== The problem ==
A letter-for-letter copy of the listing is required, with no pictures in it.

Content starts

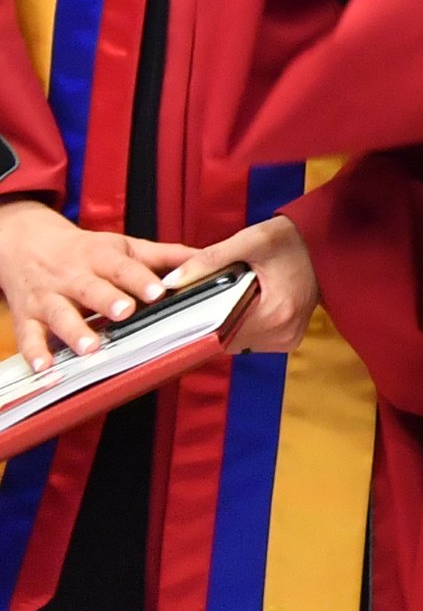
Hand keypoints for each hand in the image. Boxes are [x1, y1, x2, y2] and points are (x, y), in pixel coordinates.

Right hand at [0, 200, 188, 370]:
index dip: (140, 279)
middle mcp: (73, 276)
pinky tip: (44, 368)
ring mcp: (48, 297)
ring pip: (60, 314)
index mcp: (101, 257)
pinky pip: (29, 336)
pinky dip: (35, 353)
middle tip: (125, 313)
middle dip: (108, 301)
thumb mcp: (125, 246)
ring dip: (74, 331)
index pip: (123, 268)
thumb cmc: (86, 250)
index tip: (157, 291)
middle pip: (92, 289)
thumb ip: (166, 256)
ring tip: (90, 348)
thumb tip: (207, 259)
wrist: (27, 243)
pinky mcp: (27, 316)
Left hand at [182, 214, 315, 356]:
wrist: (326, 243)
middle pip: (226, 341)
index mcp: (275, 314)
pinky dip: (242, 326)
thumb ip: (209, 260)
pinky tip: (243, 306)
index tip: (190, 304)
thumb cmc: (293, 239)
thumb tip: (172, 281)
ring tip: (229, 299)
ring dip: (227, 324)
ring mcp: (287, 339)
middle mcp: (283, 333)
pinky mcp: (288, 338)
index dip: (198, 319)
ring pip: (237, 343)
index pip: (219, 333)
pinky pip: (252, 341)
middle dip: (212, 320)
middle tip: (211, 295)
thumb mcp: (250, 240)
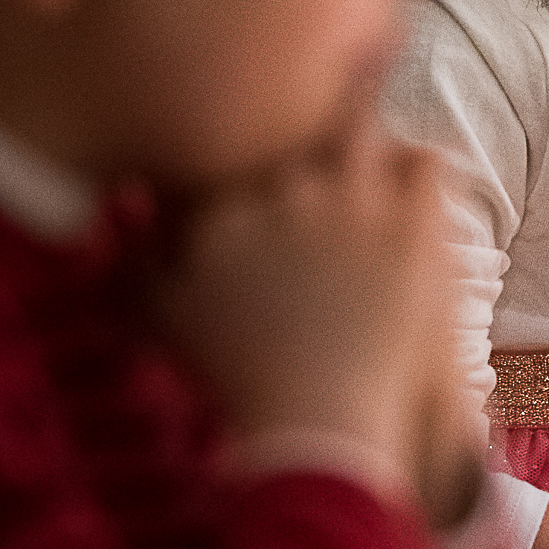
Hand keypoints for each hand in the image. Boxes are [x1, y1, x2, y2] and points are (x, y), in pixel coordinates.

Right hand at [160, 128, 459, 514]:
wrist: (314, 417)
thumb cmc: (240, 380)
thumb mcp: (166, 322)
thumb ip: (139, 262)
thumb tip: (123, 209)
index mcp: (225, 206)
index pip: (249, 149)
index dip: (271, 164)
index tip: (287, 186)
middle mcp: (284, 192)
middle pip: (303, 131)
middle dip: (317, 147)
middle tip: (335, 175)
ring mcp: (349, 205)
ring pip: (362, 133)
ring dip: (370, 152)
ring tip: (378, 176)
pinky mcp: (408, 226)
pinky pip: (424, 164)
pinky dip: (422, 172)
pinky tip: (420, 196)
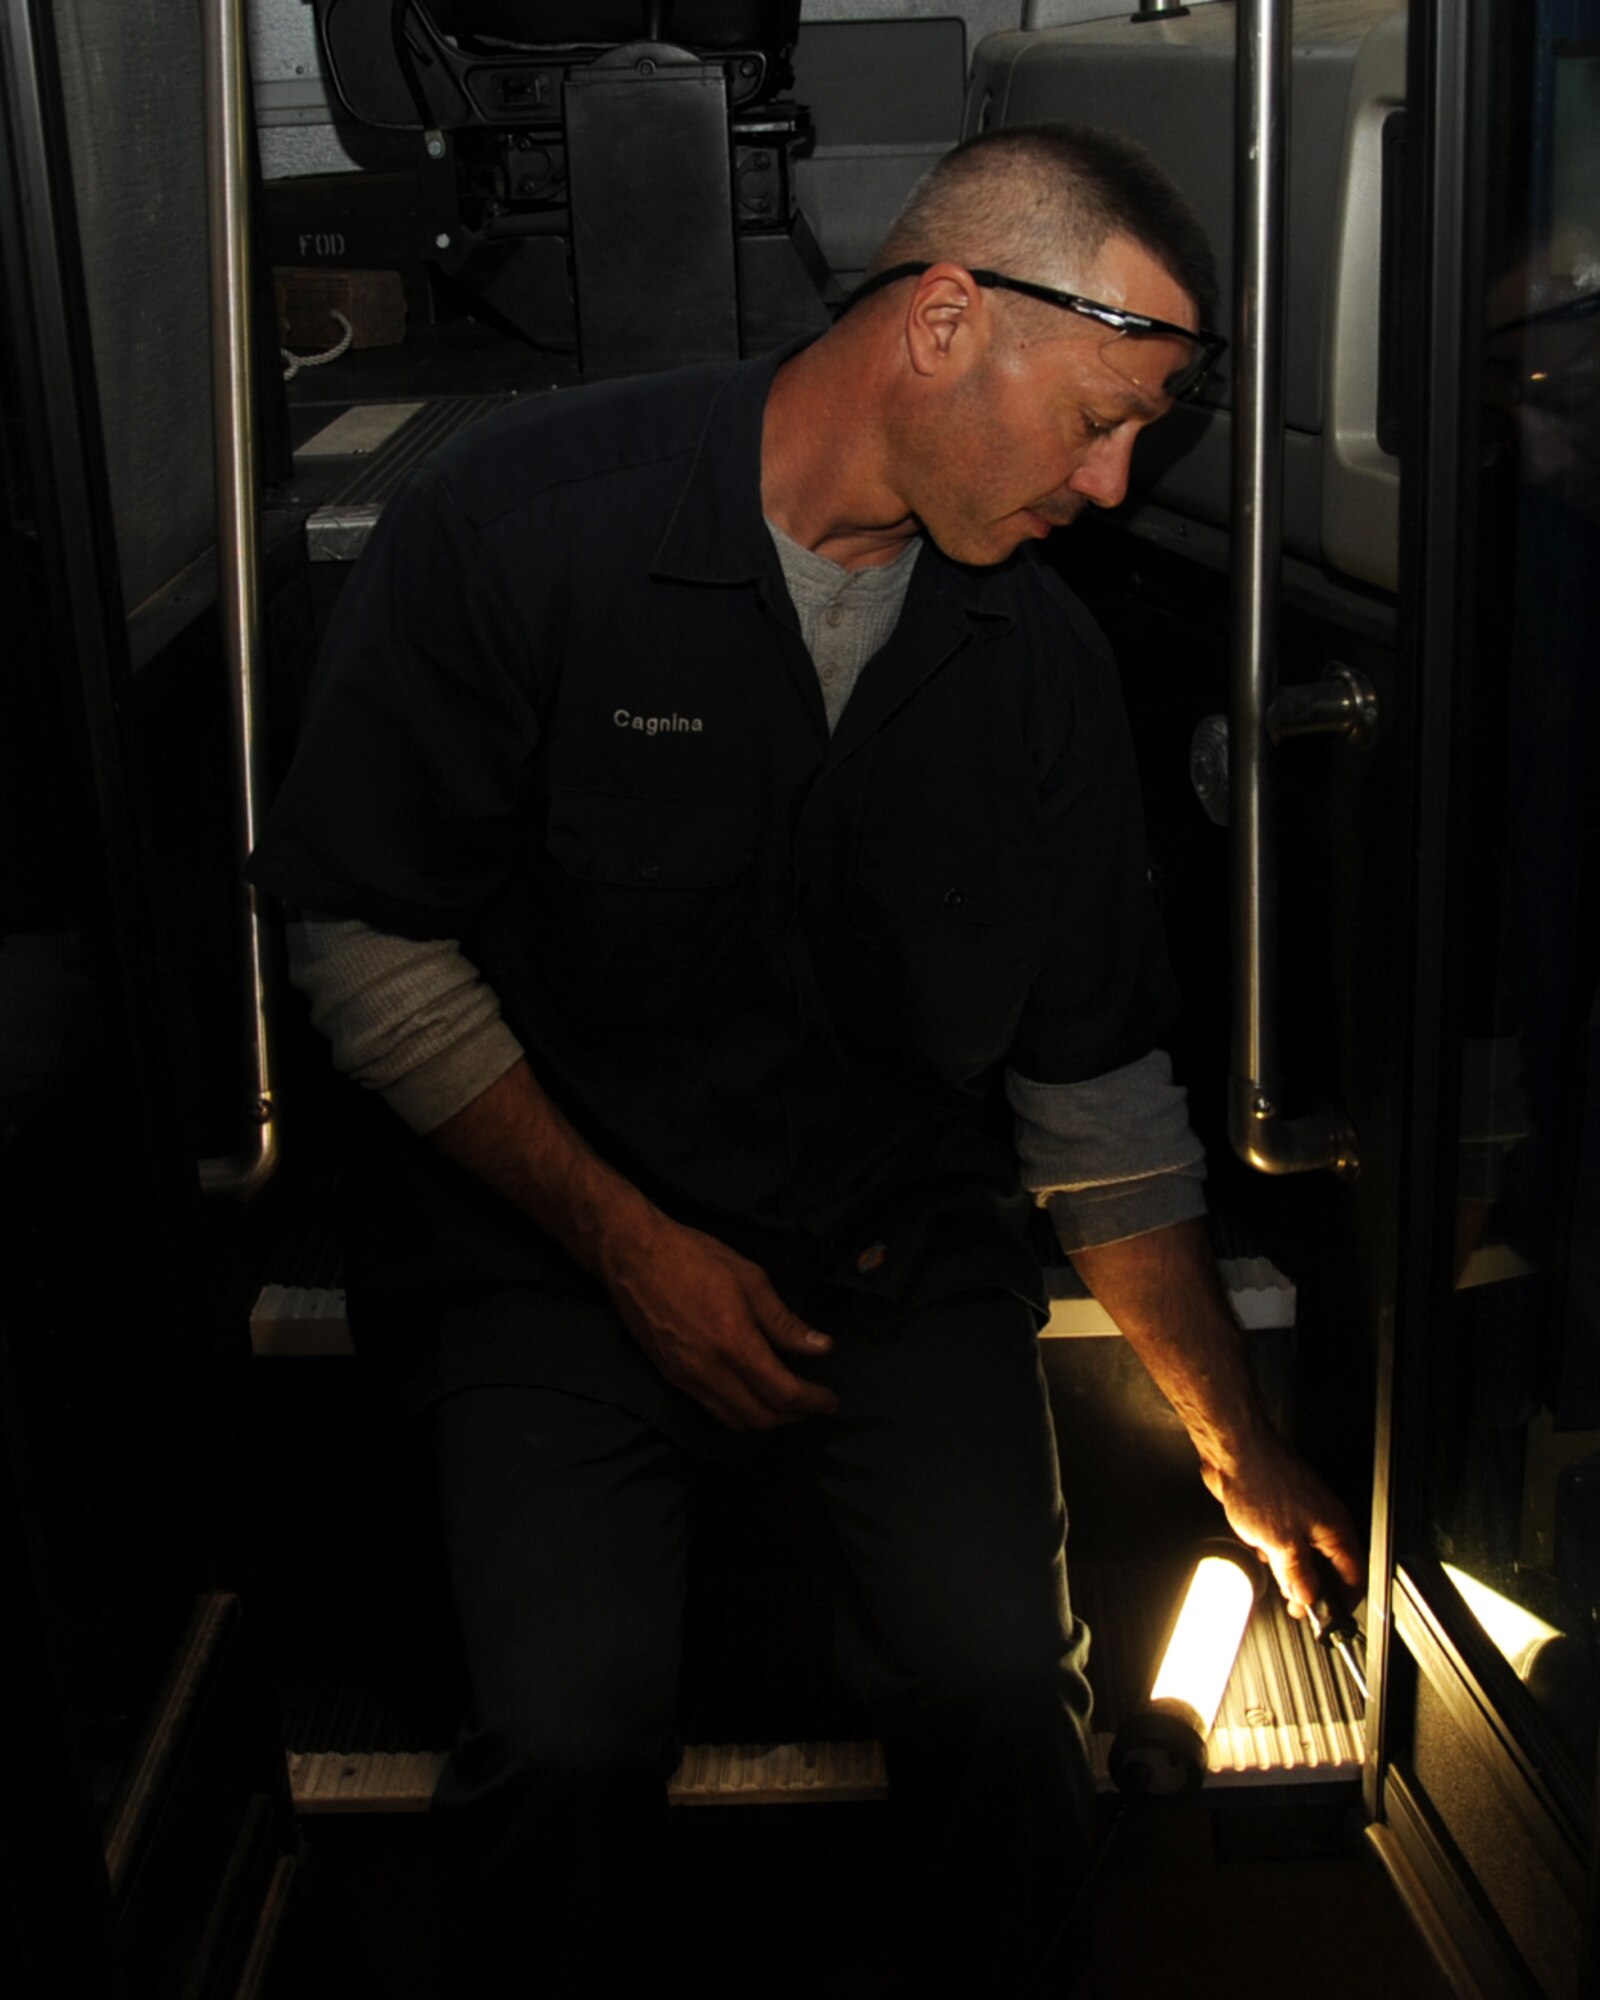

Content ends

== Solution to the problem ==
Hand keypoints for each hand in the image. Boxes are [x1, y1, x2, y2] and points are (x, y), in pixel coordinates.

Right hand at [0, 200, 188, 370]:
index dip: (140, 279)
middle mcp: (73, 276)
pinky tip: (44, 368)
ring mcp: (48, 297)
ring pip: (60, 314)
index mcp: (101, 257)
pinky pip: (29, 336)
pinky dip: (35, 353)
middle tip: (125, 313)
middle dip: (108, 301)
thumb mcp: (125, 246)
ring dip: (74, 331)
index pip: (123, 268)
thumb cmc: (86, 250)
index tip: (157, 291)
middle pip: (92, 289)
thumb ip: (166, 256)
ring tip: (90, 348)
thumb tip: (207, 259)
wrist: (27, 243)
pinky mcp: (27, 316)
Left hand at [182, 214, 315, 356]:
wrist: (326, 243)
middle pip: (226, 341)
index mcp: (275, 314)
pinky dip: (242, 326)
thumb ip: (209, 260)
pinky tip: (243, 306)
index tip: (190, 304)
thumb cmc: (293, 239)
thumb tip: (172, 281)
ring tip: (229, 299)
ring dip: (227, 324)
ring mcp: (287, 339)
middle mcp: (283, 333)
pinky mcp: (288, 338)
index dip: (198, 319)
ring pip: (237, 343)
index pip: (219, 333)
pinky pip: (252, 341)
middle dip: (212, 320)
middle tip: (211, 295)
thumb mcp: (250, 240)
Hand keypoints for each hand in the image. Boxes are [x1, y1, x2, y2] and points are (x, y), in pixel coordinates.

Right hand at [160, 128, 459, 514]:
wrist: (314, 417)
thumb cmc: (240, 380)
thumb mcp: (166, 322)
thumb ip: (139, 262)
thumb tip: (123, 209)
index mcp: (225, 206)
index pip: (249, 149)
index dip: (271, 164)
index tip: (287, 186)
middle mcp: (284, 192)
middle pip: (303, 131)
middle dip: (317, 147)
middle tip: (335, 175)
ring mcp: (349, 205)
ring pip: (362, 133)
ring dip: (370, 152)
ring tip: (378, 176)
pinky mcp: (408, 226)
pinky pip: (424, 164)
pinky dip: (422, 172)
pinky tip: (420, 196)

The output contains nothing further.